[Opening Provided material section]

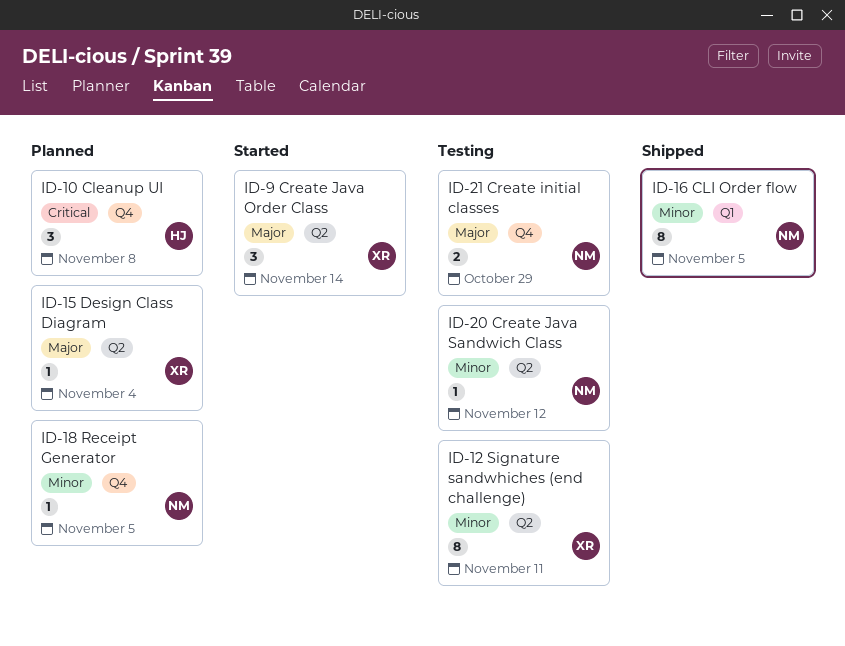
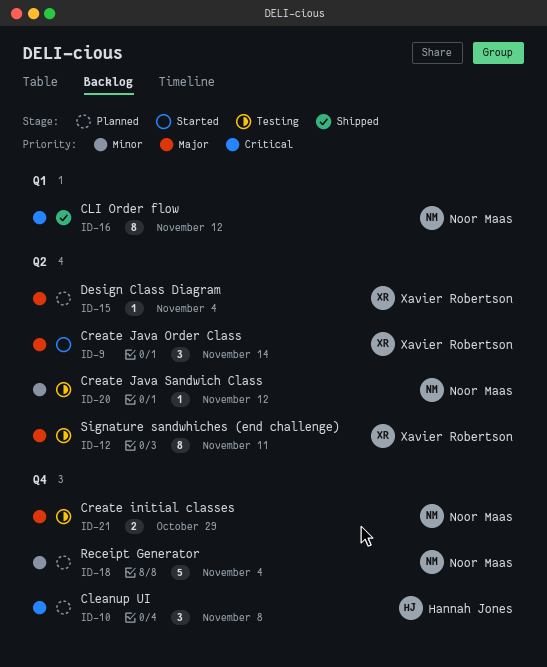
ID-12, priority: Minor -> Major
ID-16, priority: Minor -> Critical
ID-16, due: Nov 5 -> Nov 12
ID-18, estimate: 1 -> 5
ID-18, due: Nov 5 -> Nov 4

[Closing Provided material section]

Your goal:
From the first line to the last, copy the listing above exactly and leave out the images.

Result below:
ID-12, priority: Minor -> Major
ID-16, priority: Minor -> Critical
ID-16, due: Nov 5 -> Nov 12
ID-18, estimate: 1 -> 5
ID-18, due: Nov 5 -> Nov 4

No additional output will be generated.